Councillor Lelliott confirmed the current application for the proposed Gypsy and Traveller site was still in its public consultation period so it would be premature to comment on the determination of the application at this stage, but it would be considered against the same criteria as the previous application – which included it being sited within the Green Belt.


A decision on the application was expected later in February.


In a supplementary question Mr. Eyre explained that anyone who campaigned on the last proposal or was involved like he and Councillor M. Elliott was or the Parish Council, would know of the fierce opposition.  The three Rother Vale Councillors seemed silent on this issue.  The site was unwanted and 500 objections indicated this and wherever a travellers’ site was proposed in Rotherham residents were opposed to it.  He asked if the Council would make it clear that they too were opposed to it and stop entertaining the prospect of one in the future.


Councillor Lelliott made a couple of points explaining that under the Local Plan the Council had a duty to provide a local site for the traveller community.  The Local Plan was subject to examination at the moment.  Secondly, residents could object which would be heard at the Planning Board for consideration.  It would be unlawful of the Council to make any pre-determination of a decision prior to consideration by the Planning Board.


(11) Mr. Sylvester asked what was the Council’s opinion of the impact of the landlords selective licensing scheme and of expanding it to:-


(a) cover all RMBC Council estates and


(b) all rented properties across the borough? 


Councillor Beck thanked Mr. Sylvester for his question and wished to make a couple of points.  The scheme had been in operation just over eighteen months and good progress was beginning to show where selective licensing was in operation.  Members of the public were working closely to assist with the rolling out of the scheme.
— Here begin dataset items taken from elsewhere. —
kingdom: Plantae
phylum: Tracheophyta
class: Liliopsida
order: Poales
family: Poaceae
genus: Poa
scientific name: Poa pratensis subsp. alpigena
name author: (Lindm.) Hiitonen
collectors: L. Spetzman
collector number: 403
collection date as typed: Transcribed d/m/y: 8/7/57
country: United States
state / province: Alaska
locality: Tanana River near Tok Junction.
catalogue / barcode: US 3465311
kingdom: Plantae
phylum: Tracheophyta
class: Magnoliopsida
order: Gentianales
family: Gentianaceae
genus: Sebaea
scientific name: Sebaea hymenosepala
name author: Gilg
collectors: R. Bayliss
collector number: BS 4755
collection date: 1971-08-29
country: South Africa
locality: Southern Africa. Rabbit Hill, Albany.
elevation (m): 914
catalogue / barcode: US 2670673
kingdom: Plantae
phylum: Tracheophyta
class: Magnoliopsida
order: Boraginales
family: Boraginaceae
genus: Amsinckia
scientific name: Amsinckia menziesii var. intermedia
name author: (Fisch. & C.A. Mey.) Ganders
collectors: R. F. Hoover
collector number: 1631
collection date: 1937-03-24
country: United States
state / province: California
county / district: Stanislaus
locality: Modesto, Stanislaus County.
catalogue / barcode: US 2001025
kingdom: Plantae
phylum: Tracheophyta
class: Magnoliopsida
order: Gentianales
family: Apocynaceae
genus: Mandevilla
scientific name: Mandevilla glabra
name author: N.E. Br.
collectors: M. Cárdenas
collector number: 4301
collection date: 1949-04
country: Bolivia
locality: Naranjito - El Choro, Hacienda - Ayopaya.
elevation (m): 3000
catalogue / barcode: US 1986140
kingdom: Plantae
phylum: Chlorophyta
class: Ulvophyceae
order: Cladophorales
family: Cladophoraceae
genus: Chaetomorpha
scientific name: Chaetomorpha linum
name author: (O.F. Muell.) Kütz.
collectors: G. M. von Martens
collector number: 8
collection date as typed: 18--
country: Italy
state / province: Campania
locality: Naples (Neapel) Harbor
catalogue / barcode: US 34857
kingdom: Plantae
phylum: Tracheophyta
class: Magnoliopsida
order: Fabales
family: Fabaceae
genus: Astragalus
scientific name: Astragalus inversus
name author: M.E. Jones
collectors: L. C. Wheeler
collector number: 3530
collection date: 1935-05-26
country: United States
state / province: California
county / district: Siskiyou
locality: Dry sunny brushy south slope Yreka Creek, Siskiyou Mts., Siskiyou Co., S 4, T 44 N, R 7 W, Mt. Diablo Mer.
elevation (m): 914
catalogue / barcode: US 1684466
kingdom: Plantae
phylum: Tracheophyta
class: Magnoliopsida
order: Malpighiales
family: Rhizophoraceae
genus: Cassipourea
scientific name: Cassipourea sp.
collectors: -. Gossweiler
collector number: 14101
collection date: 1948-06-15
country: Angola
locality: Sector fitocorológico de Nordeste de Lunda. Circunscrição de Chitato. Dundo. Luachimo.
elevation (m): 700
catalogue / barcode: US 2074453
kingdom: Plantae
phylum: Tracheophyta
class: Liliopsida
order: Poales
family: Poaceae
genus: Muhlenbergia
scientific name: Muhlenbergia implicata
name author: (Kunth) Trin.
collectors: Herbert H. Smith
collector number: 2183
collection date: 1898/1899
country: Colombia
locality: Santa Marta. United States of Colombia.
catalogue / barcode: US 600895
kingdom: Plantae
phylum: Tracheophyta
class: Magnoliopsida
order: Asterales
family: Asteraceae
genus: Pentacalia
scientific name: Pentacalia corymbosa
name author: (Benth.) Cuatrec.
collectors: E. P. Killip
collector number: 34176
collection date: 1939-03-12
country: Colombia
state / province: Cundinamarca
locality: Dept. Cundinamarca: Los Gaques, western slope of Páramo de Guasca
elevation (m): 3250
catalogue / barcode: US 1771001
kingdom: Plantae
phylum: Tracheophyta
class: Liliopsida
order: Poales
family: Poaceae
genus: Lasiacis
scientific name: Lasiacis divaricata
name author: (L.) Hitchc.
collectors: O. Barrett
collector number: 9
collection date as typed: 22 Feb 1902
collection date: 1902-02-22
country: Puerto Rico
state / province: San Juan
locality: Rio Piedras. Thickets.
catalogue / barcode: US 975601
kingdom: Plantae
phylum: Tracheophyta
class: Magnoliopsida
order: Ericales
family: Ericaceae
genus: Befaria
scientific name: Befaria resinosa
Nevertheless, seven landlords had been prosecuted and convicted of offences for failing to licence houses with further prosecutions due in court in the next few months where there had been non-compliance.


Council properties were subject to their own standards of decency which the Council was obliged to fulfil.  The Council had a good exemplary track record and the Decent Homes Programme saw high investment into Council properties.


Some boroughs across the country had opted for borough-wide schemes, however, in Rotherham there were specific issues in specific areas as identified where the scheme was currently in operation.  Discussions were currently taking place with Ward Members and members of the public about problems in other areas.  The Council would, however, learn how the scheme was operating so far and take lessons forward where it was identified that an expansion to the scheme may be possible.


In a supplementary question Mr. Sylvester referred to a recent street surgery at East Herringthorpe where 10% of the estate were private tenancies where properties had been sold under right to buy scheme and rented out.  Residents reported problems with anti-social behaviour and declared they were often paying far more rent than equivalent Council properties. 


Mr. Sylvester asked the Cabinet Member if he would consider charging the Improving Places Select Commission with undertaking a full review of the selective licensing scheme and give consideration to the practicalities of rolling out the scheme to East Herringthorpe to ensure all were subject to the same high standards.


Councillor Beck pointed out that any issues relating to anti-social behaviour would be investigated and this was indeed a criteria for selective licensing roll out.  Other criteria included low housing demand and high turnover.  East Herringthorpe was an area where right to buy had led to properties being rented out.  Councillor Mallinder was not present today, but Councillor Beck gave his assurance that he would discuss with her the possibility of undertaking a piece of work for East Herringthorpe and other areas.  He thanked Mr. Sylvester for raising the concerns.